** Extracted page text **

☆ ☆ ☆ ☆ ☆ ☆ ☆

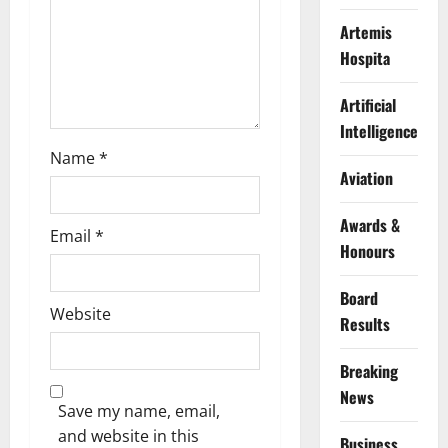
n
Artemis
Hospita
Artificial
Intelligence
Name
*
Aviation
Awards &
Email
*
Honours
Board
Website
Results
Breaking
News
Save my name, email,
and website in this
Business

☆ ☆ ☆ ☆ ☆ ☆ ☆

** WHAT TO WORK ON **
Reproduce the text lines of every item above with "Aviation" changed to "Aerospace" and nothing else altered. Leave the pictures out.

** ANSWER SPACE **
n
Artemis
Hospita
Artificial
Intelligence
Name
*
Aerospace
Awards &
Email
*
Honours
Board
Website
Results
Breaking
News
Save my name, email,
and website in this
Business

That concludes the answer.